Tuesday, September 20, 2011

Cookies are not (only) for eating

HTTP provides a mechanism for authentication that ask the browser either to send the username and the password more or less in clear text to the server (Basic authentication) or in a hash (Digest authentication). Believe it or not, but Digest authentication was and is a problem for some browsers, so practically only Basic authentication can be used in all environments. Common denominators tend to be small. Plus it is difficult to ask the browser to forget the username and password that has been entered after a certain time; it will be pretty much there as long as the browser is running.

Because of this, web servers started to use another technology, called “cookies”. There you can control how long a session will be valid and you can also control the layout that the user will see when logging in. This is today pretty much standard. And so we thought this is how you should log into the m9.

The m9 keeps all information related to a login session in a special object inside the built-in web server; not only the login credentials, but also session variables.
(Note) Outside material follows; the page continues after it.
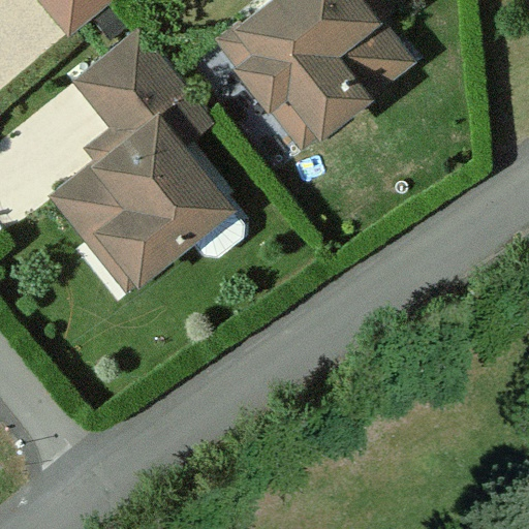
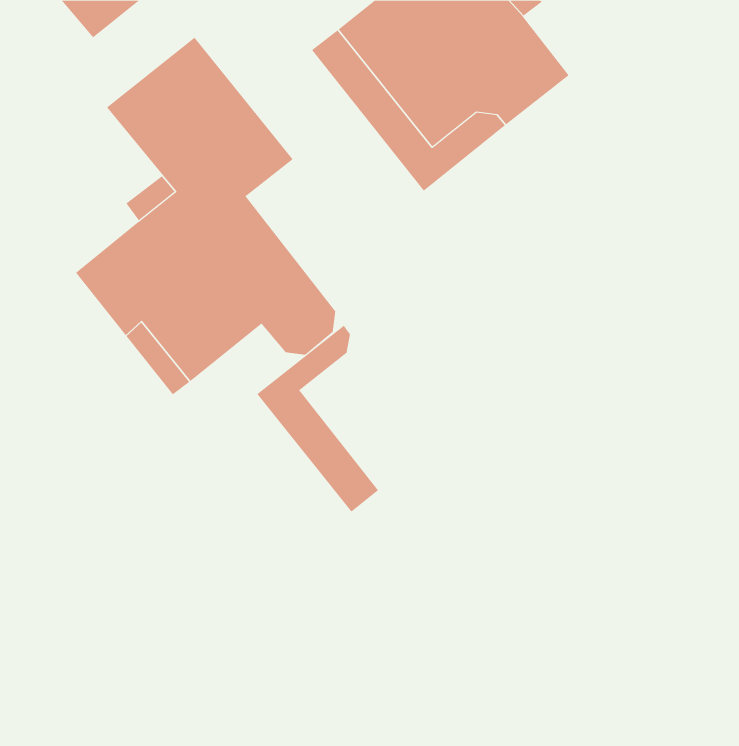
building: none -> [256,325,379,513]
For example, the identity that the user has chosen is stored in this session variable. Another one is the duration, after which the session will expire.
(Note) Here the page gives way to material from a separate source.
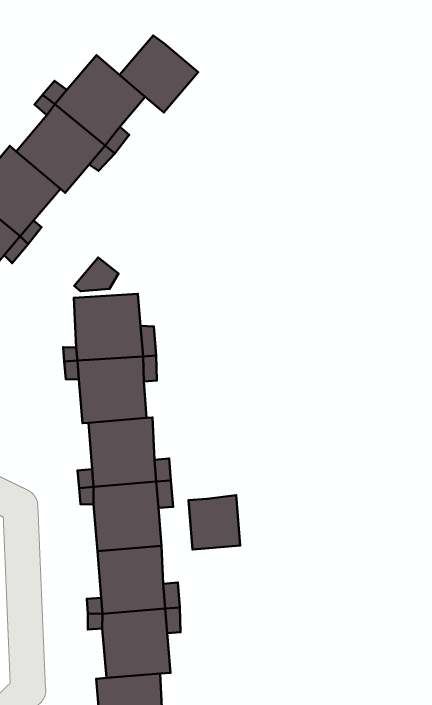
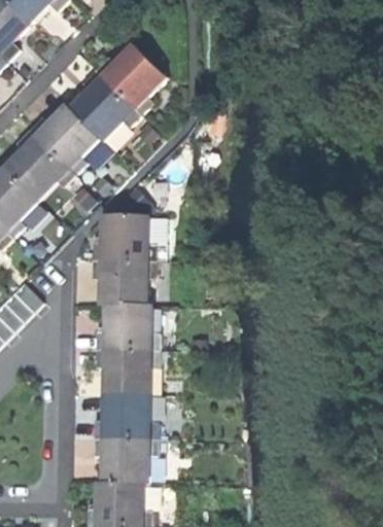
building: [120,36,198,112] -> none
building: [188,495,240,550] -> none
The snom m9 stores the cookies temporarily. Many users are concerned with permanent cookies (including me), and browsers today make a big distinction between permanent and temporary cookies. So there should be no problem. If you use the HTTPS transport layer, then the cookies will be exchanged between the browser and the snom m9 in an encrypted fashion, so that outside parties will not be able to see them in clear text. Because the web server does not care where the request comes from, it would be possible, if you know the session cookie, to resume the session from another computer; in other words, you could skip the login part and start editing user data just like that or use the powerful debugging possibilities as admin to do other bad things.
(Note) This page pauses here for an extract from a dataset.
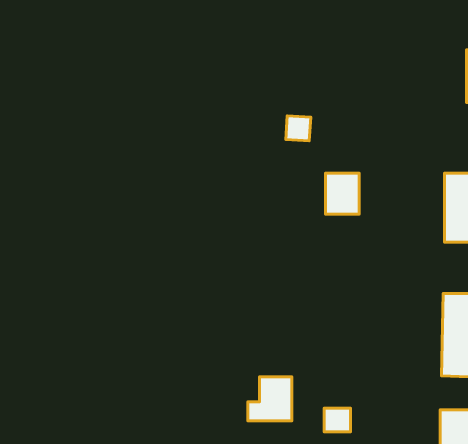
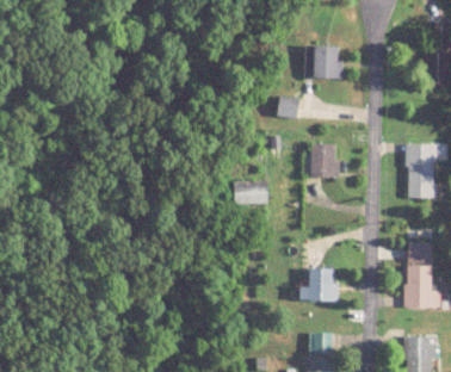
building: none -> [304,46,340,79]
building: none -> [233,181,267,203]
building: [248,377,292,421] -> [299,268,335,304]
There was recently a report that it would be possible to steal the cookies (BEAST). This attach assumes that someone is able to execute JavaScript in the web page for the m9. I am not the biggest security expert, but I think that would assume that the attacker must be able to modify the files on the m9 file system; which would be pointless because once someone can do that, this guy can also read the configuration in clear text which would be a shortcut to all secrets on the system and he can skip tricky TLS problems.

Injecting JavaScript is admittedly a big problem with many web sites, for example when you receive a call from “<script type="text/javascript">document.write('<b>Hello World</b>');</script>” (that would be the display name in the SIP URI) and that is being shown in the call history of the web page. However, there are few places where such content is being printed out on the web page, and we made sure that such text is properly encoded in HTML, so that the browser does not misunderstand this as HTML that should be executed. Because the m9 does not have too many web pages, it is relatively easy to do that compared to huge web sites (e.g. for bank), where such a check will be a lot more work!